Shams al-Dīn Ibrāhīm ibn ʿAbd al-Raḥmān ibn ʿAbd Allāh ibn al-Qaysarānī al-Khālidī (died 1352) was a Syrian scribe and chancery official under the Mamlūks.
Ibrāhīm belonged to a prominent Syro-Palestinian family known as the Khālidīs or Banū l-Qaysarānī. They claimed descent from Khālid ibn al-Walīd. His great-grandfather, Khālid ibn al-Qaysarānī, served as the vizier of Nūr al-Dīn Maḥmūd ibn Zankī (d. 1174). His grandfather, Fatḥ al-Dīn ʿAbd Allāh ibn al-Qaysarānī, served as the vizier in Syria of three Mamlūk sultans. Ibrāhīm worked in Damascus and Cairo.
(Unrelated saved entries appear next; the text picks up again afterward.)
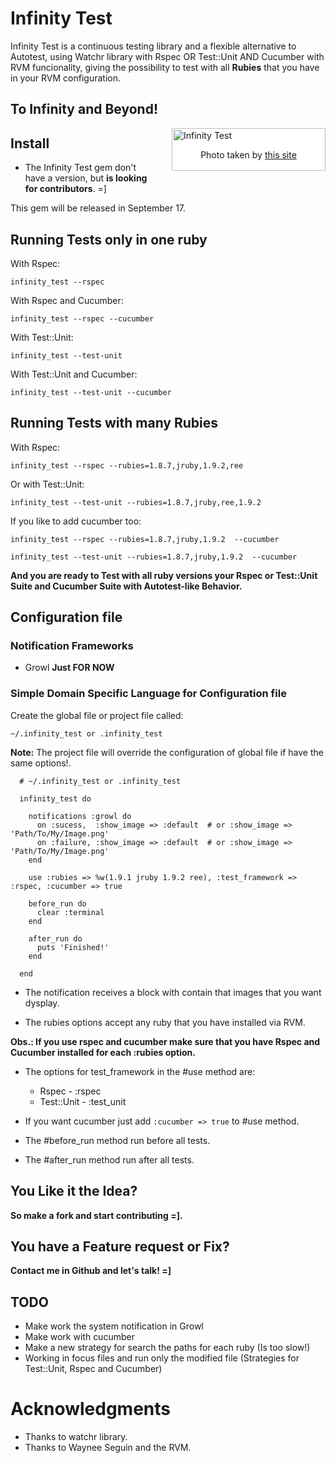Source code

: # Infinity Test


Infinity Test is a continuous testing library and a flexible alternative to Autotest, 
using Watchr library with Rspec OR Test::Unit AND Cucumber with RVM funcionality,
giving the possibility to test with all <b>Rubies</b> that you have in your RVM configuration.

## To Infinity and Beyond!

<div style="width:240px; padding:2px; border:1px solid silver; float:right; margin:0 0 1em 2em; background:white">
  <img src="http://github.com/tomas-stefano/infinity_test/raw/master/to_infinity_and_beyond.png" alt="Infinity Test" />
  <p style="text-align:center"> Photo taken by <a href="http://www.mixed-metaphor.org/fan/buzz/" title="buzz-light-year"> this site </a></p>
</div>

## Install

*   The Infinity Test gem don't have a version, but <b>is looking for contributors</b>. =]

This gem will be released in September 17.

## Running Tests only in one ruby

With Rspec:

    infinity_test --rspec

With Rspec and Cucumber:

    infinity_test --rspec --cucumber

With Test::Unit:

	infinity_test --test-unit

With Test::Unit and Cucumber:

    infinity_test --test-unit --cucumber

## Running Tests with many Rubies

With Rspec:

    infinity_test --rspec --rubies=1.8.7,jruby,1.9.2,ree

Or with Test::Unit:

    infinity_test --test-unit --rubies=1.8.7,jruby,ree,1.9.2

If you like to add cucumber too:

    infinity_test --rspec --rubies=1.8.7,jruby,1.9.2  --cucumber

    infinity_test --test-unit --rubies=1.8.7,jruby,1.9.2  --cucumber

<b>And you are ready to Test with all ruby versions your Rspec or Test::Unit Suite and Cucumber Suite with Autotest-like Behavior.</b>

## Configuration file

### Notification Frameworks

*   Growl <b>Just FOR NOW</b>

### Simple Domain Specific Language for Configuration file

Create the global file or project file called:

   `~/.infinity_test or .infinity_test`

<b>Note:</b> The project file will override the configuration of global file if have the same options!.

      # ~/.infinity_test or .infinity_test
      
      infinity_test do
      
        notifications :growl do
          on :sucess,  :show_image => :default  # or :show_image => 'Path/To/My/Image.png'
          on :failure, :show_image => :default  # or :show_image => 'Path/To/My/Image.png'
        end
        
        use :rubies => %w(1.9.1 jruby 1.9.2 ree), :test_framework => :rspec, :cucumber => true
        
        before_run do
          clear :terminal
        end
        
        after_run do
          puts 'Finished!'
        end
      
      end

* The notification receives a block with contain that images that you want dysplay.

*  The rubies options accept any ruby that you have installed via RVM.

<b>Obs.: If you use rspec and cucumber make sure that you have Rspec and Cucumber installed for each :rubies option.</b>

*  The options for test_framework in the #use method are:

   * Rspec  - :rspec
   * Test::Unit - :test_unit

* If you want cucumber just add `:cucumber => true` to #use method.

* The #before_run method run before all tests.

* The #after_run method run after all tests.

## You Like it the Idea?

<b>So make a fork and start contributing =].</b>

## You have a Feature request or Fix?

<b>Contact me in Github and let's talk! =] </b>

## TODO

* Make work the system notification in Growl
* Make work with cucumber
* Make a new strategy for search the paths for each ruby (Is too slow!)
* Working in focus files and run only the modified file (Strategies for Test::Unit, Rspec and Cucumber)

# Acknowledgments

* Thanks to watchr library.
* Thanks to Waynee Seguin and the RVM.
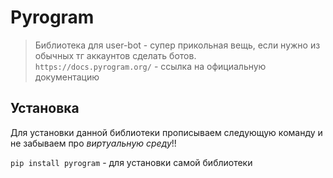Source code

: # Pyrogram

> Библиотека для user-bot - супер прикольная вещь, если нужно из обычных тг аккаунтов сделать ботов.  
> `https://docs.pyrogram.org/` - ссылка на официальную документацию

## Установка

Для установки данной библиотеки прописываем следующую команду и не забываем про _виртуальную среду_!!

`pip install pyrogram` - для установки самой библиотеки

##
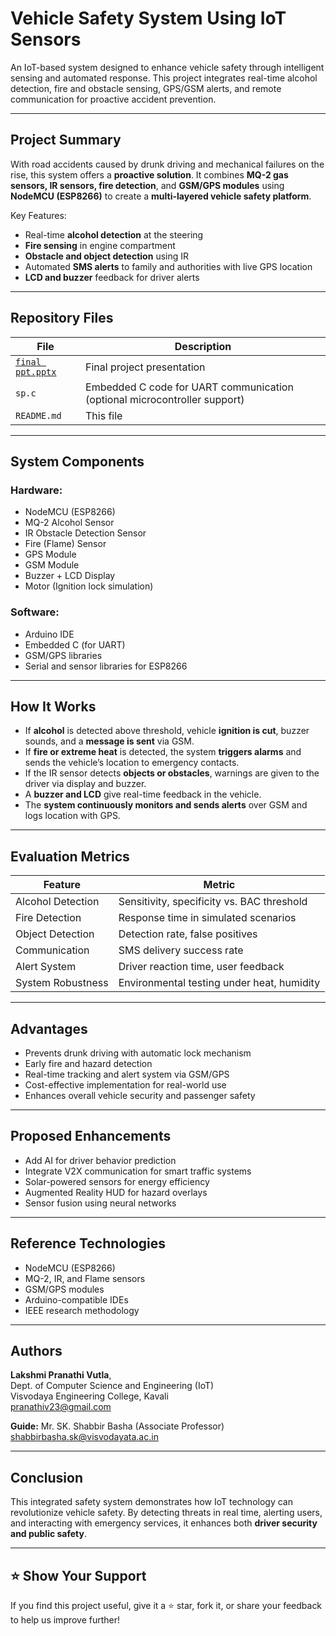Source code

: #  Vehicle Safety System Using IoT Sensors

An IoT-based system designed to enhance vehicle safety through intelligent sensing and automated response. This project integrates real-time alcohol detection, fire and obstacle sensing, GPS/GSM alerts, and remote communication for proactive accident prevention.

---

##  Project Summary

With road accidents caused by drunk driving and mechanical failures on the rise, this system offers a **proactive solution**. It combines **MQ-2 gas sensors, IR sensors, fire detection**, and **GSM/GPS modules** using **NodeMCU (ESP8266)** to create a **multi-layered vehicle safety platform**.

Key Features:
- Real-time **alcohol detection** at the steering
- **Fire sensing** in engine compartment
- **Obstacle and object detection** using IR
- Automated **SMS alerts** to family and authorities with live GPS location
- **LCD and buzzer** feedback for driver alerts

---

##  Repository Files

| File | Description |
|------|-------------|
| [`final ppt.pptx`](./final%20ppt.pptx) | Final project presentation |
| `sp.c` | Embedded C code for UART communication (optional microcontroller support) |
| `README.md` | This file |

---

##  System Components

###  Hardware:
- NodeMCU (ESP8266)
- MQ-2 Alcohol Sensor
- IR Obstacle Detection Sensor
- Fire (Flame) Sensor
- GPS Module
- GSM Module
- Buzzer + LCD Display
- Motor (Ignition lock simulation)

###  Software:
- Arduino IDE
- Embedded C (for UART)
- GSM/GPS libraries
- Serial and sensor libraries for ESP8266

---

##  How It Works

- If **alcohol** is detected above threshold, vehicle **ignition is cut**, buzzer sounds, and a **message is sent** via GSM.
- If **fire or extreme heat** is detected, the system **triggers alarms** and sends the vehicle’s location to emergency contacts.
- If the IR sensor detects **objects or obstacles**, warnings are given to the driver via display and buzzer.
- A **buzzer and LCD** give real-time feedback in the vehicle.
- The **system continuously monitors and sends alerts** over GSM and logs location with GPS.

---

##  Evaluation Metrics

| Feature | Metric |
|--------|--------|
| Alcohol Detection | Sensitivity, specificity vs. BAC threshold |
| Fire Detection | Response time in simulated scenarios |
| Object Detection | Detection rate, false positives |
| Communication | SMS delivery success rate |
| Alert System | Driver reaction time, user feedback |
| System Robustness | Environmental testing under heat, humidity |

---

##  Advantages

- Prevents drunk driving with automatic lock mechanism
- Early fire and hazard detection
- Real-time tracking and alert system via GSM/GPS
- Cost-effective implementation for real-world use
- Enhances overall vehicle security and passenger safety

---

##  Proposed Enhancements

-  Add AI for driver behavior prediction  
-  Integrate V2X communication for smart traffic systems  
-  Solar-powered sensors for energy efficiency  
-  Augmented Reality HUD for hazard overlays  
-  Sensor fusion using neural networks  

---

##  Reference Technologies

- NodeMCU (ESP8266)
- MQ-2, IR, and Flame sensors
- GSM/GPS modules
- Arduino-compatible IDEs
- IEEE research methodology

---

##  Authors

**Lakshmi Pranathi Vutla**,  
Dept. of Computer Science and Engineering (IoT)  
Visvodaya Engineering College, Kavali  
 [pranathiv23@gmail.com](mailto:pranathiv23@gmail.com)

**Guide:** Mr. SK. Shabbir Basha (Associate Professor)  
 [shabbirbasha.sk@visvodayata.ac.in](mailto:shabbirbasha.sk@visvodayata.ac.in)

---

##  Conclusion

This integrated safety system demonstrates how IoT technology can revolutionize vehicle safety. By detecting threats in real time, alerting users, and interacting with emergency services, it enhances both **driver security and public safety**.

---

## ⭐ Show Your Support

If you find this project useful, give it a ⭐ star, fork it, or share your feedback to help us improve further!
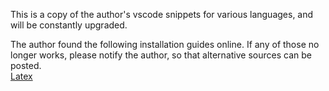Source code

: This is a copy of the author's vscode snippets for various languages, and will be constantly upgraded. 

The author found the following installation guides online. If any of those no longer works, please notify the author, so that alternative sources can be posted.  
[Latex](https://mathjiajia.github.io/vscode-and-latex/#step-1-download--install-tex-live)
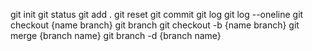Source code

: git init 
git status
git add .
git reset
git commit
git log
git log --oneline
git checkout {name branch}
git branch
git checkout -b {name branch}
git merge {branch name}
git branch -d {branch name}
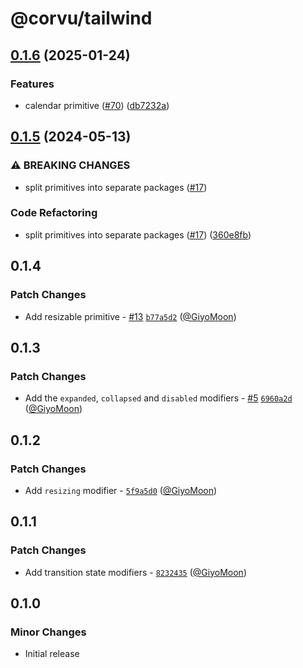 # @corvu/tailwind

## [0.1.6](https://github.com/corvudev/corvu/compare/@corvu/tailwind@0.1.5...@corvu/tailwind@0.1.6) (2025-01-24)


### Features

* calendar primitive ([#70](https://github.com/corvudev/corvu/issues/70)) ([db7232a](https://github.com/corvudev/corvu/commit/db7232ac19975c7a0d185494fdb3c7cdf35bfcdc))

## [0.1.5](https://github.com/corvudev/corvu/compare/@corvu/tailwind@0.1.4...@corvu/tailwind@0.1.5) (2024-05-13)


### ⚠ BREAKING CHANGES

* split primitives into separate packages ([#17](https://github.com/corvudev/corvu/issues/17))

### Code Refactoring

* split primitives into separate packages ([#17](https://github.com/corvudev/corvu/issues/17)) ([360e8fb](https://github.com/corvudev/corvu/commit/360e8fb040c54ebd542dc244a5e10a7784e4388b))

## 0.1.4

### Patch Changes

- Add resizable primitive - [#13](https://github.com/corvudev/corvu/pull/13) [`b77a5d2`](https://github.com/corvudev/corvu/commit/b77a5d2404da37a5f2e0402a082aaddbdab6b5e0) ([@GiyoMoon](https://github.com/GiyoMoon))

## 0.1.3

### Patch Changes

- Add the `expanded`, `collapsed` and `disabled` modifiers - [#5](https://github.com/corvudev/corvu/pull/5) [`6960a2d`](https://github.com/corvudev/corvu/commit/6960a2d269bb3c680b36a52e42b7dab23fa9a040) ([@GiyoMoon](https://github.com/GiyoMoon))

## 0.1.2

### Patch Changes

- Add `resizing` modifier - [`5f9a5d0`](https://github.com/corvudev/corvu/commit/5f9a5d03f108ff0c23895951955bb97a9cdad20b) ([@GiyoMoon](https://github.com/GiyoMoon))

## 0.1.1

### Patch Changes

- Add transition state modifiers - [`8232435`](https://github.com/corvudev/corvu/commit/8232435a820aa44857428f8fcf27a354f95c70b6) ([@GiyoMoon](https://github.com/GiyoMoon))

## 0.1.0

### Minor Changes

- Initial release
He has entries in the biographical dictionaries of Ibn Ḥajar al-ʿAsqalānī and al-Ṣafadī. According to al-Ṣafadī, the death of his patron, Bahādur al-Tamurtāshī, who was Sultan al-Ṣāliḥ Ismāʿīl's brother-in-law, brought his steady advancement at court to an end in March 1343. He died in May 1352.
In the year AH 743 (AD 1342–1343), Ibrāhīm wrote a prose panegyric of the Sultan al-Ṣāliḥ Ismāʿīl for his accession in June 1342. Its full Arabic title is al-Nūr al-lāʾiḥ wa-l-durr al-sāḍiḥ fī ṣṭifāʾ mawlānā al-sulṭān al-malik al-Ṣāliḥ ('The Brilliant Light and the Necklace of Pearls, [Demonstrating] the Divine Election of Our Lord the Sultan, al-Ṣāliḥ Ismāʿīl'). The text was published in 1982.[1] Its editor treated it as a history of the Ayyūbid and Mamlūk dynasties.